Army quartermasters from around the country worked frantically to locate supplies and ship them to Columbus. A boxcar of Missouri
mules was requisitioned from Saint Louis. Twenty-seven new trucks were purchased from the White Motor Company in Cleveland
and the T. B. Jeffreys Company of Kenosha, Wisconsin. Newly broken horses were entrained at Fort Bliss. Strange-looking vehicles
that were actually the military’s first tanks were loaded onto railroad cars. Wagon parts, ordnance, radio sets, medical supplies,
rations, and forage were also hunted down and shipped to Columbus.

Troops were sent from Fort Riley, Kansas; Fort Huachuca, Arizona; and Fort Oglethorpe, Georgia. At the request of President
Wilson, Congress passed emergency legislation to increase the strength of the regular army from 100,000 to 120,000 men. Nearly
all the additional men would be assigned to guard duty on the border or the expedition itself. Also dispatched to the border
were Captain Benjamin Foulois and the country’s entire air force, which consisted of the First Aero Squadron and its eight
Curtiss JN-3s, or Jennies. Flimsy as negligees and notoriously unreliable, the planes were dismantled and shipped by train.
Captain Foulois posted ten riflemen at the front of the train and scattered more soldiers armed with rifles and pistols throughout
the sleeping cars and the rest of the compartments.

Foulois was another of the larger-than-life officers who seemed to fill the ranks of the Punitive Expedition. He had shown
no particular promise or aptitude for anything beyond a curious interest in birds, and eventually joined his father’s plumbing
business. Fixing toilets might have become his life’s work except for an inner restlessness that led him to enlist in the
army. Like Funston and Pershing, he wound up in the Philippines and took part in numerous battles. Upon returning to the States,
he gravitated to aviation and learned how to fly dirigibles. In an academic paper, he made a number of far-fetched statements
about the future of the new flying machines, including the prediction that the airplane would someday replace the horse in
reconnaissance missions and that it would be possible to transmit words and pictures between people on the ground and men
in the air.

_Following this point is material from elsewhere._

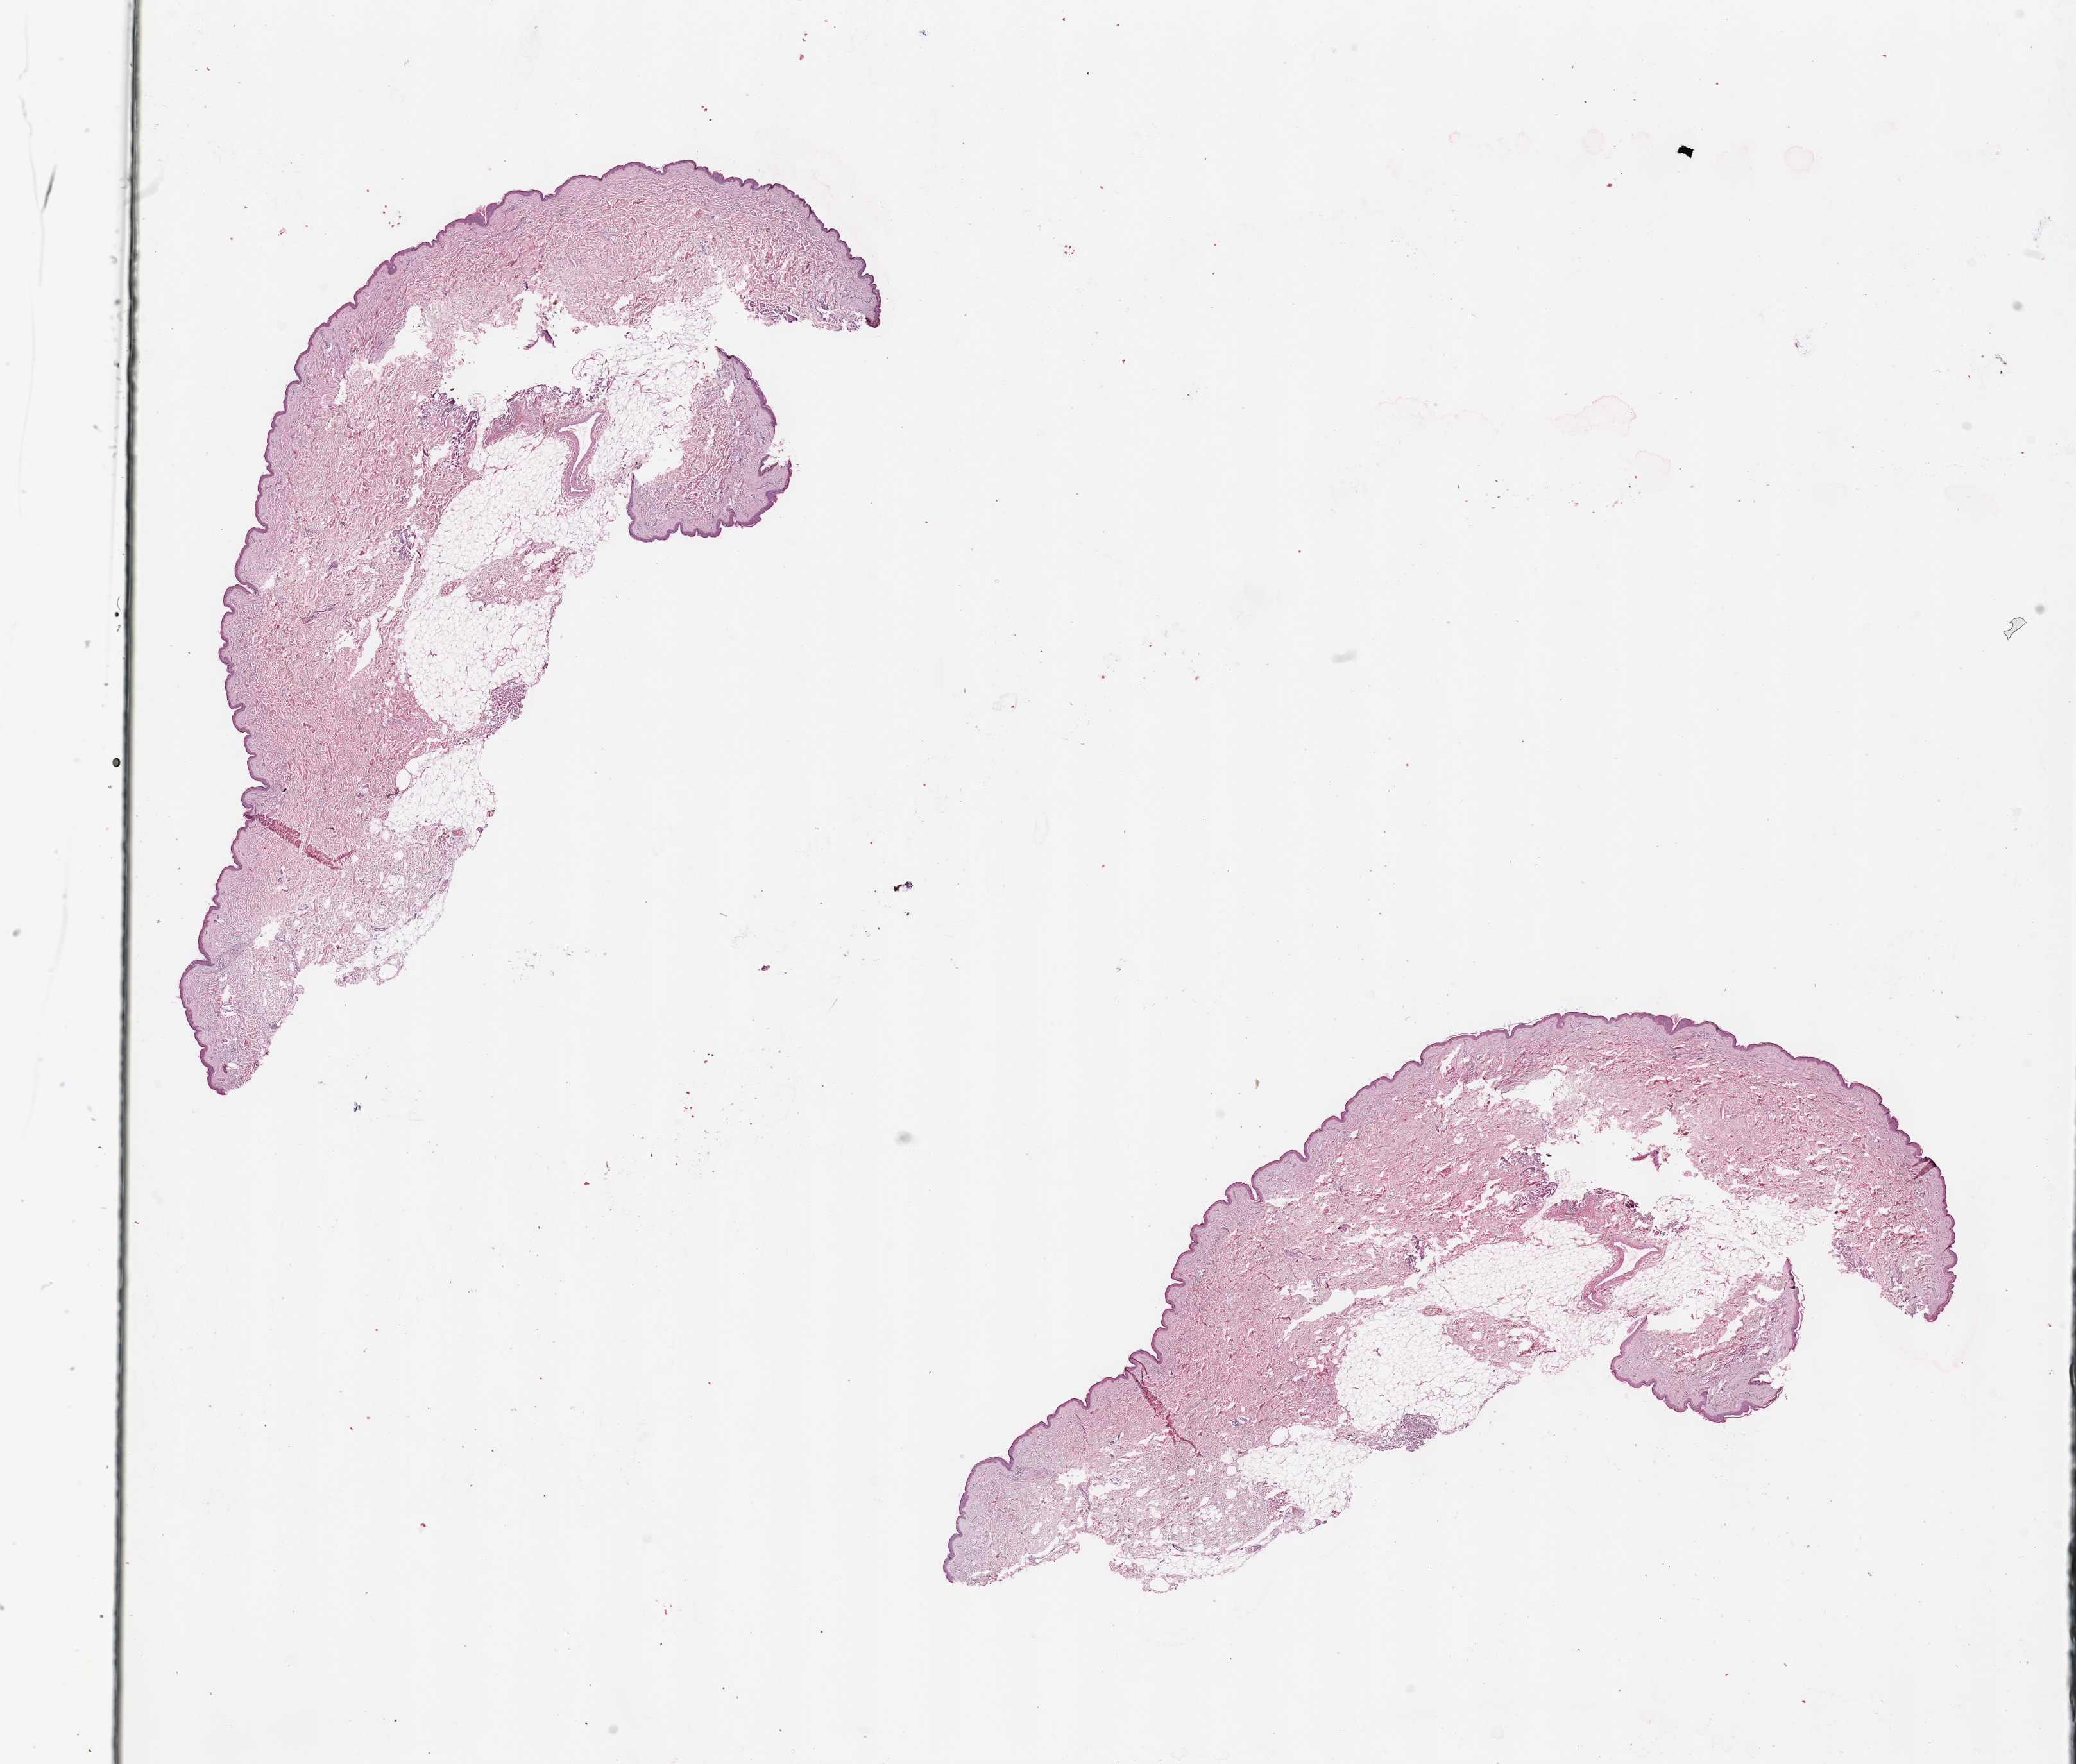
Digitized Hematoxylin and eosin (H&E) stained tissue section (whole slide), shown as a low-resolution overview of the whole scanned area (about 25.6 x 21.8 mm, slide scanned at 20x), normal (non-tumour) tissue sample. Female, 72 y/o.
This section: normal (non-tumour) tissue from the same patient. Patient diagnosis (cohort enrolment): sarcoma (site not recorded at cohort level).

The ideas seemed wildly improbable, but they nevertheless attracted the attention of the army’s chief signal officer,
who instructed Foulois to conduct airship and aircraft trials. In 1909, he test-flew a plane with Orville Wright. Foulois
wanted to believe that he had been selected because of his intellectual abilities but realized it was more likely his slender,
five-foot-six-inch frame that had garnered him the coveted seat.

Wright and Foulois managed to stay aloft for about forty minutes. That was good enough for the army and Foulois was ordered
to take the plane to San Antonio and learn to fly it. Whenever he had a problem, he would dash off a letter to Orville Wright,
asking him for advice. Later, he joked that he was the only pilot in history who learned to fly by taking a “correspondence
course.”

Maintaining communication and supply lines that would eventually reach nearly five hundred miles into Mexico’s interior would
present Funston and Pershing with formidable obstacles. But the biggest hurdle would be the hostility of the Mexican people.
Wilson and his cabinet members were under the illusion that they would be welcomed into the country, but the reality proved
to be exactly the opposite. The Columbus raid actually led to an upsurge in Villa’s popularity and the Mexican people were
not about to help the invaders capture or kill a native son.